Эволюцию моего подхода к истолкованию исландских саг (прежде всего “королевских”) отражает сопоставление моей первой статьи об “отнятии одаля” Харальдом Харфагром (в “Скандинавском сборнике”), статье, которая вызвала справедливые замечания исландца Бьёрна Торстейнссона (тоже в “Скандинавском сборнике”), с интерпретацией того же вопроса в главе II книги “Свободное крестьянство феодальной Норвегии” и в особенности с книжкой “История и сага”. Соблазн прямого заимствования указаний на социальный строй из саг был очень велик, и преодоление его заняло немало времени.
Но дело не только в этом.
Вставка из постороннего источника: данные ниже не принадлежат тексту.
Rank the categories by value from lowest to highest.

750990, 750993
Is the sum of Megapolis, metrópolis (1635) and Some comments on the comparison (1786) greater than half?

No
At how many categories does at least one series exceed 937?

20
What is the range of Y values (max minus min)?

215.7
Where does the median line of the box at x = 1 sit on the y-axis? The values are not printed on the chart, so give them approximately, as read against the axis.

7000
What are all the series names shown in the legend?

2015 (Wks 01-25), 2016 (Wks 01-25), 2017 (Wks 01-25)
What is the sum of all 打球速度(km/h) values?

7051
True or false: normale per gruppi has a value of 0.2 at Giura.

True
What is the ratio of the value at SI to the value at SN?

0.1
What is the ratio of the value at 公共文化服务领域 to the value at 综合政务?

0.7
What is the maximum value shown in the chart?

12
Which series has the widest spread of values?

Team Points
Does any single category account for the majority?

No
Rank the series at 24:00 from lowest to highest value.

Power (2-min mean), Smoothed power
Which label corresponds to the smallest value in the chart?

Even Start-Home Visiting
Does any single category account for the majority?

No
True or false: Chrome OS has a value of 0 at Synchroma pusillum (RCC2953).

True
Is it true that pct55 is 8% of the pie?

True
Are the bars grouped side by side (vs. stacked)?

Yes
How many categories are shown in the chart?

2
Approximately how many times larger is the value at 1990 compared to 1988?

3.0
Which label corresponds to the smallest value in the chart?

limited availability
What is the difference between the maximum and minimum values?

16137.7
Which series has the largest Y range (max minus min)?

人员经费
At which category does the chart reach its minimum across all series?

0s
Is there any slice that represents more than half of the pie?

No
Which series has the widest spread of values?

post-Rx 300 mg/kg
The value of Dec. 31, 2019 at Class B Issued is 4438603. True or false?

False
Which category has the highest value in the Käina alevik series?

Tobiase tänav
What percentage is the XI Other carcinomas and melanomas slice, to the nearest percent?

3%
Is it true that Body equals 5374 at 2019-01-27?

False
Саги столкнули меня с непредвиденным персонажем истории: с живым человеком, обладающим, помимо социальной функции, еще и индивидуальными качествами, психологией, мыслями, чувствами, словами и совершающим поступки, диктуемые как его принадлежностью к коллективу, так и его характером, этикой общества, религиозными верованиями и т. п. Бонд исландских саг — не обезличенный “непосредственный производитель”, “традент”, “плательщик ренты”, объект эксплуатации — в таких и, собственно, только в таких ипостасях представлялся простой человек прошлого историкам, в том числе и неусыхинской школы, — в сагах он выступает как субъект. И когда я начал осознавать важность этого обстоятельства, я постепенно пришел к выводу, что усвоенные мною приемы интерпретации источников совершенно недостаточны».
Предшественников из числа русских медиевистов у меня, по существу, не было, и это порождало дополнительные трудности. Иначе обстояло дело в лингвистике и истории литературы — здесь привлекали внимание работы М. И. Стеблин — Каменского, выдающегося ленинградского филолога, проявлявшего живейший интерес к истории культуры.
Знакомство с ним, вскоре переросшее в дружеские отношения (в той мере, в какой можно говорить о дружбе с человеком, намного более старшим), имело для меня исключительное значение. Михаил Иванович был непревзойденным знатоком древнесеверных памятников, прежде всего исландских саг. По его инициативе и под его руководством было опубликовано большое собрание саг, переведенных его учениками и сотрудниками по кафедре скандинавской филологии Ленинградского университета. Вскоре затем появился перевод песней «Старшей Эдцы».